At this point the smoothness of the job being done by these young but deft criminals was suddenly ruffled. Swift justice rode the highway in the form of a squad car which appeared at the crucial moment and caught the crouching Robert and Li’l Brother at the end of a spotlight beam.
“What are you doing there, YOU?” rang out the terrible voice of the law.
“Nothin’, suh. We’s jus’ walkin’, suh.”
“Are those bundles off that truck?”
“Er-yassuh, yassuh. We didn’ d-”
“How many more of you are still on the truck?’
“Two, suh. Please, we-”
“Come on over here and get into this car!”
Swiftly the squad car sped after the great truck, whose driver still drove innocently toward his far destination, unaware of the drama taking place behind his head.
“What’s their names?” asked the policemen of the two quivering prisoners.
“One’s ‘Dolphus and the other one is Do Tell.”
“What’s their right names, their real names?”
“We don’ know. Tha’s all we calls ’em-‘Dolphus and Do Tell.
By the time the police had overtaken the truck ‘Dolphus and Do Tell were not on it. They had seen the fate descending upon their comrades and had escaped across the murky lots and fields. However, the Chicago police were notified of their “names” and of the addresses of the prisoners already arrested, and after a few days’ detective work Adolph ‘Dolphus” Jones and John “Do Tell” Lamar, 19 and 18, were also picked up, to be later convicted of larceny of a truck.
That is the way truck pilferers do their work.
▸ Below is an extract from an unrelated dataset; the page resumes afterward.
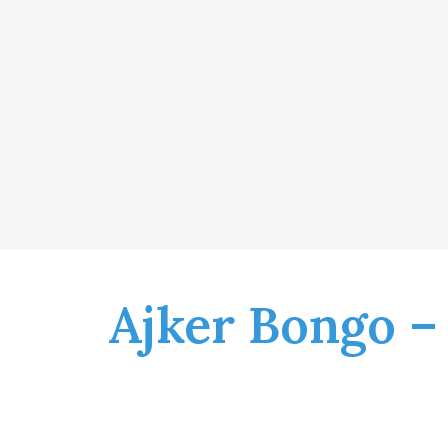
Ajker Bongo –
In the vicinity of Chicago, say police, they work in gangs of two to six or eight and actually know each other only by such nicknames as Big Teeth, Cue Ball, etc.
Cases of pilferers following a truck for more than a hundred miles before seeing their oppor- tunity to board it are known to police.
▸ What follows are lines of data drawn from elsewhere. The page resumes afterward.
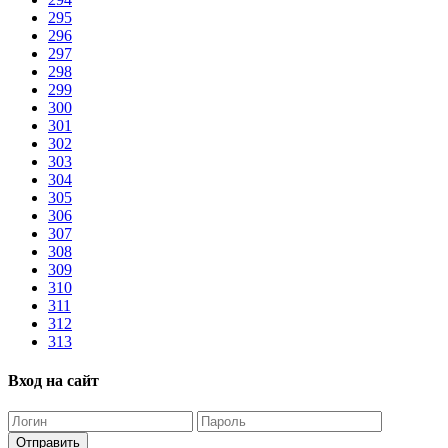
295
296
297
298
299
300
301
302
303
304
305
306
307
308
309
310
311
312
313
Вход на сайт
Отправить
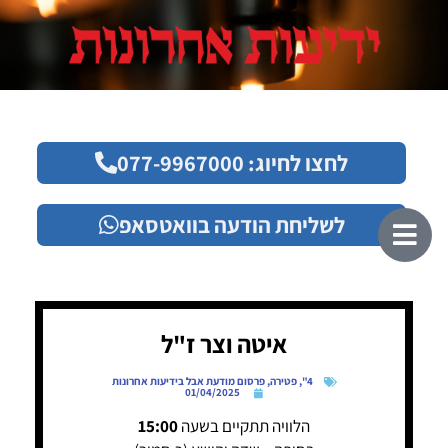
לחצו לחיוג: 077-9967000
לשליחת הודעה בוואטסאפ
איטה וצר ז"ל
4"
,
פטירה
,
פרסום מודעת אבל בידיעות אחרונות
01/04/2025
הלוויה תתקיים בשעה
15:00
That brings us to the way the pilfering menace has been cleared up in the Chicago region so successfully that from more than a thousand pilferings of one company’s trucks last year there has been only one case of pilfering reported In the last two months. It was done by educating truck drivers to watch their own trucks and each other’s trucks, by asking gas station attendants and lunchroom men to look for slashed tarpaulins on passing trucks and for suspicious cars following trucks.
In rural areas it was accomplished by a very effective system of traps in which every truck or car leaving a designated area was stopped and searched. In the last year or two virtually every hijacker or truck thief left in the vicinity of Chicago has been either sent to the penitentiary or driven away to easier pastures in some other part of the nation.